** Exercise details **
Take the entries below and print only the lines from the one with "Derating Curve" through the one with "F1-0503SH | 5", exactly as they stand, both ends included.

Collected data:
□ □ □ □
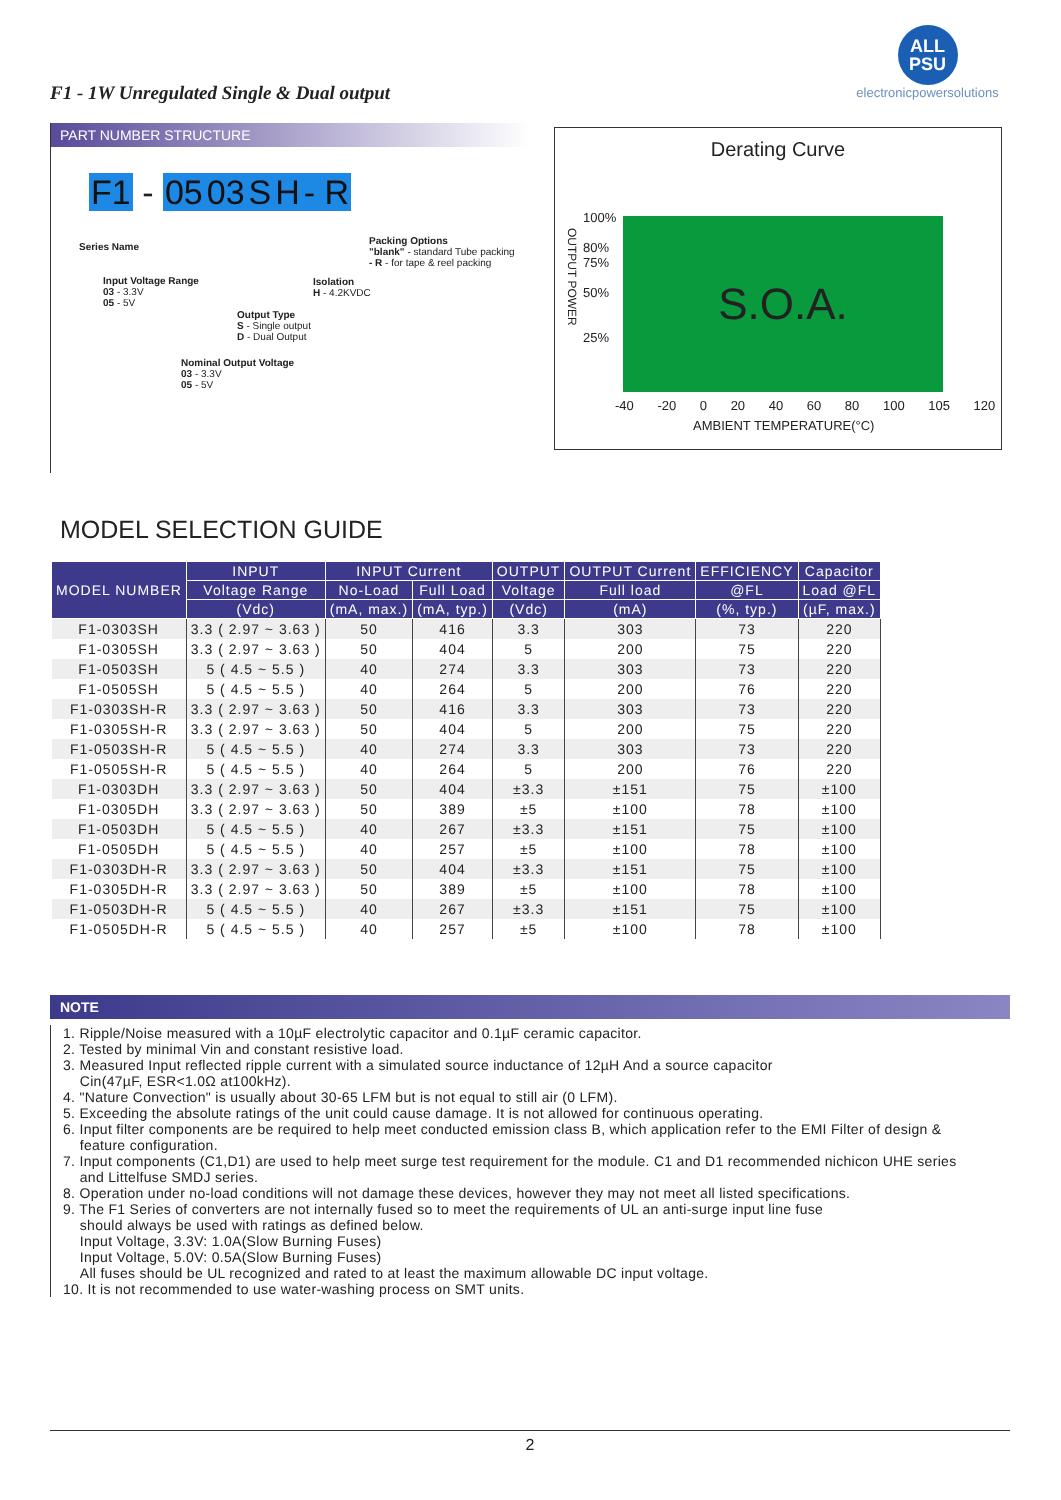F1 - 1W Unregulated Single & Dual output
ALL
PSU
electronicpowersolutions
PART NUMBER STRUCTURE
F1 - 0503 SH- R
Series Name
Input Voltage Range
03 - 3.3V
05 - 5V
Output Type
S - Single output
D - Dual Output
Nominal Output Voltage
03 - 3.3V
05 - 5V
Isolation
H - 4.2KVDC
Packing Options
"blank" - standard Tube packing
- R - for tape & reel packing
Derating Curve
S.O.A.
100%
80%
75%
50%
25%
OUTPUT POWER
-40 -20 0 20 40 60 80 100 105 120
AMBIENT TEMPERATURE(°C)
MODEL SELECTION GUIDE
| MODEL NUMBER | INPUT | INPUT Current | | OUTPUT | OUTPUT Current | EFFICIENCY | Capacitor |
| --- | --- | --- | --- | --- | --- | --- | --- |
| | Voltage Range | No-Load | Full Load | Voltage | Full load | @FL | Load @FL |
| | (Vdc) | (mA, max.) | (mA, typ.) | (Vdc) | (mA) | (%, typ.) | (µF, max.) |
| F1-0303SH | 3.3 ( 2.97 ~ 3.63 ) | 50 | 416 | 3.3 | 303 | 73 | 220 |
| F1-0305SH | 3.3 ( 2.97 ~ 3.63 ) | 50 | 404 | 5 | 200 | 75 | 220 |
| F1-0503SH | 5 ( 4.5 ~ 5.5 ) | 40 | 274 | 3.3 | 303 | 73 | 220 |
| F1-0505SH | 5 ( 4.5 ~ 5.5 ) | 40 | 264 | 5 | 200 | 76 | 220 |
| F1-0303SH-R | 3.3 ( 2.97 ~ 3.63 ) | 50 | 416 | 3.3 | 303 | 73 | 220 |
| F1-0305SH-R | 3.3 ( 2.97 ~ 3.63 ) | 50 | 404 | 5 | 200 | 75 | 220 |
| F1-0503SH-R | 5 ( 4.5 ~ 5.5 ) | 40 | 274 | 3.3 | 303 | 73 | 220 |
| F1-0505SH-R | 5 ( 4.5 ~ 5.5 ) | 40 | 264 | 5 | 200 | 76 | 220 |
| F1-0303DH | 3.3 ( 2.97 ~ 3.63 ) | 50 | 404 | ±3.3 | ±151 | 75 | ±100 |
| F1-0305DH | 3.3 ( 2.97 ~ 3.63 ) | 50 | 389 | ±5 | ±100 | 78 | ±100 |
| F1-0503DH | 5 ( 4.5 ~ 5.5 ) | 40 | 267 | ±3.3 | ±151 | 75 | ±100 |
| F1-0505DH | 5 ( 4.5 ~ 5.5 ) | 40 | 257 | ±5 | ±100 | 78 | ±100 |
| F1-0303DH-R | 3.3 ( 2.97 ~ 3.63 ) | 50 | 404 | ±3.3 | ±151 | 75 | ±100 |
| F1-0305DH-R | 3.3 ( 2.97 ~ 3.63 ) | 50 | 389 | ±5 | ±100 | 78 | ±100 |
| F1-0503DH-R | 5 ( 4.5 ~ 5.5 ) | 40 | 267 | ±3.3 | ±151 | 75 | ±100 |
| F1-0505DH-R | 5 ( 4.5 ~ 5.5 ) | 40 | 257 | ±5 | ±100 | 78 | ±100 |
NOTE
1. Ripple/Noise measured with a 10µF electrolytic capacitor and 0.1µF ceramic capacitor.
2. Tested by minimal Vin and constant resistive load.
3. Measured Input reflected ripple current with a simulated source inductance of 12µH And a source capacitor
Cin(47µF, ESR<1.0Ω at100kHz).
4. "Nature Convection" is usually about 30-65 LFM but is not equal to still air (0 LFM).
5. Exceeding the absolute ratings of the unit could cause damage. It is not allowed for continuous operating.
6. Input filter components are be required to help meet conducted emission class B, which application refer to the EMI Filter of design &
feature configuration.
7. Input components (C1,D1) are used to help meet surge test requirement for the module. C1 and D1 recommended nichicon UHE series
and Littelfuse SMDJ series.
8. Operation under no-load conditions will not damage these devices, however they may not meet all listed specifications.
9. The F1 Series of converters are not internally fused so to meet the requirements of UL an anti-surge input line fuse
should always be used with ratings as defined below.
Input Voltage, 3.3V: 1.0A(Slow Burning Fuses)
Input Voltage, 5.0V: 0.5A(Slow Burning Fuses)
All fuses should be UL recognized and rated to at least the maximum allowable DC input voltage.
10. It is not recommended to use water-washing process on SMT units.
2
□ □ □ □
** Finished task **
Derating Curve
S.O.A.
100%
80%
75%
50%
25%
OUTPUT POWER
-40 -20 0 20 40 60 80 100 105 120
AMBIENT TEMPERATURE(°C)
MODEL SELECTION GUIDE
| MODEL NUMBER | INPUT | INPUT Current | | OUTPUT | OUTPUT Current | EFFICIENCY | Capacitor |
| --- | --- | --- | --- | --- | --- | --- | --- |
| | Voltage Range | No-Load | Full Load | Voltage | Full load | @FL | Load @FL |
| | (Vdc) | (mA, max.) | (mA, typ.) | (Vdc) | (mA) | (%, typ.) | (µF, max.) |
| F1-0303SH | 3.3 ( 2.97 ~ 3.63 ) | 50 | 416 | 3.3 | 303 | 73 | 220 |
| F1-0305SH | 3.3 ( 2.97 ~ 3.63 ) | 50 | 404 | 5 | 200 | 75 | 220 |
| F1-0503SH | 5 ( 4.5 ~ 5.5 ) | 40 | 274 | 3.3 | 303 | 73 | 220 |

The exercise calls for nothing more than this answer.